_______ _______ ________ _______
| \ | \ | \| \
| $$$$$$$\ __ __ | $$$$$$$\| $$$$$$$$| $$$$$$$\
| $$__/ $$| \ | \| $$__/ $$| $$__ | $$ | $$
| $$ $$| $$ | $$| $$ $$| $$ \ | $$ | $$
| $$$$$$$ | $$ | $$| $$$$$$$\| $$$$$ | $$ | $$
| $$ | $$__/ $$| $$__/ $$| $$ | $$__/ $$
| $$ \$$ $$| $$ $$| $$ | $$ $$
\$$ _\$$$$$$$ \$$$$$$$ \$$ \$$$$$$$
| \__| $$
\$$ $$
\$$$$$$
PyBFD
What is PyBFD?
A Python interface to the GNU Binary File Descriptor (BFD) library.
It's a complete (or at least tries to be) wrapper around the low level functionality provided by GNU Binutils libopcodes and libbfd. This allows the user to manipulate all the supported architectures and file formats that Binutils tools does.
Supported architectures
The PyBFD package installer (setup.py) will automatically detect the installed version of Binutils and extract all its supported architectures.

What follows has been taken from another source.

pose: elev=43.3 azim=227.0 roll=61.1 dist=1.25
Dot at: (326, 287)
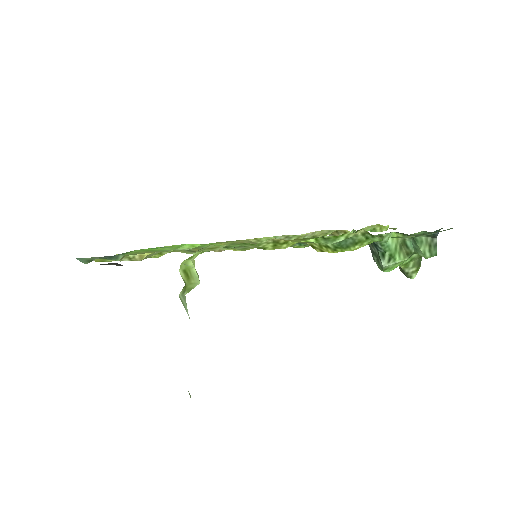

This includes THREE possibilities:
-
The number of supported architectures will depend on the installed version of Binutils and the targets specified when it was built. Most probably the default installation of Binutils will only support the host architecture (i.e. if your host is X86 then Binutils will support only x86).
-
On certain distributions there is a 'multiarch' package of Binutils. This is the same Binutils supporting the same host architecture as well as several well-known (and others not being in use since Woodstock :-P). It does not include ALL the supported architectures in Binutils but will include the ones you'll bump into 99% of the time so that should be enough in most of the cases. Also, on Mac OSX Binutils can be installed using MacPorts or Homebrew.
-
You can download and compile Binutils from GNU FTP server. The only rules to follow are that it must be compiled as a static library with PIC (Position-Independent Code) enabled. Binutils source code can be obtained from http://ftp.gnu.org/gnu/binutils/
Supported platforms
- Linux (developed under Ubuntu but all Debian derived distros should work).
- Mac OS X (MacPorts and Homebrew)
- on OSX libintl must be installed to compile this extension (i.e. brew install gettext)
Notice: Microsoft Windows is not supported at this time but there are plans to support it as well in a near future.
Installation
There are a couple of ways to download and install PyBFD. Both of them include downloading the source code and compiling it.
To install it with the system Binutils it can be done with just one command using easy_install (this is the preferred way for new users !!!).
The other way consists on downloading (either from PyPi or grabbing the latest source code from GitHub) and compile and link against a version of Binutils installed on a specific location (i.e. other than /usr/lib).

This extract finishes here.